• Text segment:
+ + + +

We’re delighted to announce the appointment of three new outstanding fellows who will begin their fellowships later this year.

 
Steven Tagle | Greece | 2021-2023
Cultural and geopolitical transformations on Greece’s frontiers

As Greece emerges from its debt crisis and the pandemic, and assumes greater leadership in its region, Steven will explore how the geopolitics, history and culture of Greek border zones shape the story of the nation and the future of the Eastern Mediterranean, Balkans and Europe. Steven previously served as speechwriter for the US Embassy in Athens and has worked in Greece including for the Stavros Niarchos Foundation-funded New Agriculture for a New Generation program, Anatolia College and Aristotle University of Thessaloniki. He was the recipient of an Asian American Writers’ Workshop Margins Fellowship, a Fulbright Fellowship to Greece and a Soros Fellowship for New Americans. Originally from Yorba Linda, California, he is a graduate of Stanford University and the University of Massachusetts MFA for Poets and Writers.

+ + + +

• Check your understanding:
A. Translate this sentence from the fellowship announcement into Spanish: "He was the recipient of an Asian American Writers’ Workshop Margins Fellowship, a Fulbright Fellowship to Greece and a Soros Fellowship for New Americans."
B. According to the fellowship announcement, where is Steven Tagle originally from?
C. Reproduce everything in the fellowship announcement from "As Greece emerges" down to "Poets and Writers.".

+ + + +

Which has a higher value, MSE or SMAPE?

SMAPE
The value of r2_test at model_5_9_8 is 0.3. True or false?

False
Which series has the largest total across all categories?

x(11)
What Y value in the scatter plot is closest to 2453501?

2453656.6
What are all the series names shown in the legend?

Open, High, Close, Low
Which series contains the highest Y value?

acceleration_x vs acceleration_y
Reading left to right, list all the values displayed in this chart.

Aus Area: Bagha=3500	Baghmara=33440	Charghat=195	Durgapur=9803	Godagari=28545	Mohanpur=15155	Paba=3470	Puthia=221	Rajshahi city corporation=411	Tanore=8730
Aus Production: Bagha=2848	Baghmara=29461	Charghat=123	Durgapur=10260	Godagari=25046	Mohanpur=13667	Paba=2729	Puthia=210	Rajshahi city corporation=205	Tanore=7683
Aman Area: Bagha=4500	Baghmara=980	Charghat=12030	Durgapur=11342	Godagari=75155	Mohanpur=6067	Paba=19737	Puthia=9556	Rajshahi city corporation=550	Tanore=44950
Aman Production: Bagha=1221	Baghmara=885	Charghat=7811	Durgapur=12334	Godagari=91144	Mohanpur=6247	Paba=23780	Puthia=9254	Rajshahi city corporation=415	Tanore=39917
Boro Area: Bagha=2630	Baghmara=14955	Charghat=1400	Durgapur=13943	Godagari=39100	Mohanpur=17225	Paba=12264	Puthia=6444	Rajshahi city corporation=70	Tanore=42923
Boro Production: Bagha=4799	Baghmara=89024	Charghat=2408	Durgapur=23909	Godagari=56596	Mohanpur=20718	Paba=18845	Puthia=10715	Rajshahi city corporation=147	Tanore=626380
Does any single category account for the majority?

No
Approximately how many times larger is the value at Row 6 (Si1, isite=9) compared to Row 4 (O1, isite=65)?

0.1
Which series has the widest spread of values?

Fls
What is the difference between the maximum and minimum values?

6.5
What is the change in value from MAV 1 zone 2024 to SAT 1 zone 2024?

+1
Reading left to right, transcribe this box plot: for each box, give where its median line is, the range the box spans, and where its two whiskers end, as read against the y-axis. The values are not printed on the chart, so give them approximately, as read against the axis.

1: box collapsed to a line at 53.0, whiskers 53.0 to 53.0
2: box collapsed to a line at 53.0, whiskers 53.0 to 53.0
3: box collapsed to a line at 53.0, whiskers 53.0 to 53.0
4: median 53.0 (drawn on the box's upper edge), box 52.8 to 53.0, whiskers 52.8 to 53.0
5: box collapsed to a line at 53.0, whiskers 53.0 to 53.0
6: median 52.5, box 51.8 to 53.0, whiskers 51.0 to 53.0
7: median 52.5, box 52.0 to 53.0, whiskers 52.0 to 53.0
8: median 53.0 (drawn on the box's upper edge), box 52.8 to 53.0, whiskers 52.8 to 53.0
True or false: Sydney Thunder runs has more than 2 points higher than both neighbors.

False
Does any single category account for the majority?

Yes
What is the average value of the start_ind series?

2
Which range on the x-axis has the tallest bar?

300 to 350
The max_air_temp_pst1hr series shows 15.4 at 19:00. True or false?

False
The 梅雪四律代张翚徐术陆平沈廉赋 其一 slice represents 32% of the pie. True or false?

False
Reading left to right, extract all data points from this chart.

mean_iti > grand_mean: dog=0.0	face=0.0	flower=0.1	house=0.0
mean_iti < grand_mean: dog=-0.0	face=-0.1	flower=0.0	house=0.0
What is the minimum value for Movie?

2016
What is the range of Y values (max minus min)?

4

+ + + +

• Response list:
A. Fue beneficiario de una beca Margins del Asian American Writers’ Workshop, una beca Fulbright para Grecia y una beca Soros para Nuevos Estadounidenses.

B. Yorba Linda, California.

C.
As Greece emerges from its debt crisis and the pandemic, and assumes greater leadership in its region, Steven will explore how the geopolitics, history and culture of Greek border zones shape the story of the nation and the future of the Eastern Mediterranean, Balkans and Europe. Steven previously served as speechwriter for the US Embassy in Athens and has worked in Greece including for the Stavros Niarchos Foundation-funded New Agriculture for a New Generation program, Anatolia College and Aristotle University of Thessaloniki. He was the recipient of an Asian American Writers’ Workshop Margins Fellowship, a Fulbright Fellowship to Greece and a Soros Fellowship for New Americans. Originally from Yorba Linda, California, he is a graduate of Stanford University and the University of Massachusetts MFA for Poets and Writers.